Start of RECORDS SUPPLIED
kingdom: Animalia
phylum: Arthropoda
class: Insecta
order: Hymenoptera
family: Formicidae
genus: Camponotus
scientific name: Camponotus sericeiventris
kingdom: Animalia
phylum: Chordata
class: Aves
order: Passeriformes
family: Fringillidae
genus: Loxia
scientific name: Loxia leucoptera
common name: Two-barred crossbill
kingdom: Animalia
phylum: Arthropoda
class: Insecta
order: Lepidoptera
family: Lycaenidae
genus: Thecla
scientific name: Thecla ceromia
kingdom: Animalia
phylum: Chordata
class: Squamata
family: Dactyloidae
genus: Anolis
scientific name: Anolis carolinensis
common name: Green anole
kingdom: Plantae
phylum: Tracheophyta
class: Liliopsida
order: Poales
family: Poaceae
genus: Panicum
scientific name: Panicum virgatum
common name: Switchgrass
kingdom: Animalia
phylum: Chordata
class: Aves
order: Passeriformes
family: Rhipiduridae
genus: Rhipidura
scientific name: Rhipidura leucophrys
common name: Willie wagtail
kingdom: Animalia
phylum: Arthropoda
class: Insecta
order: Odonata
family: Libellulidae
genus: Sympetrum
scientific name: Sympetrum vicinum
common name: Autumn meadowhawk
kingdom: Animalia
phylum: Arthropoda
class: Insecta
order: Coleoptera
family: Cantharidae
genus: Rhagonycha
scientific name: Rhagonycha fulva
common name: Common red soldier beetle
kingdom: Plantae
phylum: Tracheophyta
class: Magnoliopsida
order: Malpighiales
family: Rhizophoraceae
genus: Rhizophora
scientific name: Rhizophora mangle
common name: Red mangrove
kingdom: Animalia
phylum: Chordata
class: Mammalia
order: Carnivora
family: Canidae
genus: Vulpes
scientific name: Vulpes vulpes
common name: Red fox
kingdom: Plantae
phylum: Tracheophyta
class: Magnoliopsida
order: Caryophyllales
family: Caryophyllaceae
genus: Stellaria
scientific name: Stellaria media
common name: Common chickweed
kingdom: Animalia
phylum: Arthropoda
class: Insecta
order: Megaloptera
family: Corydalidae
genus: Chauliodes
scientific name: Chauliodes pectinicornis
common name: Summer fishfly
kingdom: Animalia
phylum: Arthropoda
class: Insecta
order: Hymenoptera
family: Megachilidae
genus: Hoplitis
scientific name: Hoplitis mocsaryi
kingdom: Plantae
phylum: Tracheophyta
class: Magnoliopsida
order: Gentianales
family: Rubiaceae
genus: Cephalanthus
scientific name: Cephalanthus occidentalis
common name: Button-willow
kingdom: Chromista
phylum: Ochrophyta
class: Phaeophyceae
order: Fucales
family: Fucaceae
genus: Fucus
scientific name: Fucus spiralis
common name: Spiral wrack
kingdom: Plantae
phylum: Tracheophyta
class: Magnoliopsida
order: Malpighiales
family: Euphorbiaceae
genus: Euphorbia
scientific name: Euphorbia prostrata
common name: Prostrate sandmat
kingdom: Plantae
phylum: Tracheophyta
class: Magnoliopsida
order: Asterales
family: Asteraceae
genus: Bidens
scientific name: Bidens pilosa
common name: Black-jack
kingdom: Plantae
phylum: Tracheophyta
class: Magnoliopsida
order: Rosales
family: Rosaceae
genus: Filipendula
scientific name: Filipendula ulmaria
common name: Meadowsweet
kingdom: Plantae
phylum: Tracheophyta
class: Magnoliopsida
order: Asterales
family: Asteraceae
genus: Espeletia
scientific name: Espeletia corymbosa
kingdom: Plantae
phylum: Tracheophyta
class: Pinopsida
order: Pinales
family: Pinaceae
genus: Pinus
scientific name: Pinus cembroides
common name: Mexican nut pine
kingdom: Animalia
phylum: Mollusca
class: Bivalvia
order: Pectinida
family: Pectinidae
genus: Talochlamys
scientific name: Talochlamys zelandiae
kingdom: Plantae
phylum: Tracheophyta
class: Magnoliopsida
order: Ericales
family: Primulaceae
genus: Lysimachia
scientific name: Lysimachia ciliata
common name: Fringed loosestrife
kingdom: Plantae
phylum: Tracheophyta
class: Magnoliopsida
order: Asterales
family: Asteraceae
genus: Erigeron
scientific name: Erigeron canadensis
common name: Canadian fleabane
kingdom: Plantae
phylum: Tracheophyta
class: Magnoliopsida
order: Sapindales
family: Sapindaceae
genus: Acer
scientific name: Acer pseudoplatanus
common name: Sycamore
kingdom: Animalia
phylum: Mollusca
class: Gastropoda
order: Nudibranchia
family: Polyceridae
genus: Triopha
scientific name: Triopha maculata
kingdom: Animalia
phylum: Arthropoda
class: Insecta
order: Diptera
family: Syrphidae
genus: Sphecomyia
End of RECORDS SUPPLIED
(EXERCISE TASK): Write out the lines of the rows above word for word, starting at the line that contains "scientific name: Fucus spiralis" and ending at the line that contains "genus: Espeletia", with both of those lines included.

(RESPONSE FOR THIS EXERCISE):
scientific name: Fucus spiralis
common name: Spiral wrack
kingdom: Plantae
phylum: Tracheophyta
class: Magnoliopsida
order: Malpighiales
family: Euphorbiaceae
genus: Euphorbia
scientific name: Euphorbia prostrata
common name: Prostrate sandmat
kingdom: Plantae
phylum: Tracheophyta
class: Magnoliopsida
order: Asterales
family: Asteraceae
genus: Bidens
scientific name: Bidens pilosa
common name: Black-jack
kingdom: Plantae
phylum: Tracheophyta
class: Magnoliopsida
order: Rosales
family: Rosaceae
genus: Filipendula
scientific name: Filipendula ulmaria
common name: Meadowsweet
kingdom: Plantae
phylum: Tracheophyta
class: Magnoliopsida
order: Asterales
family: Asteraceae
genus: Espeletia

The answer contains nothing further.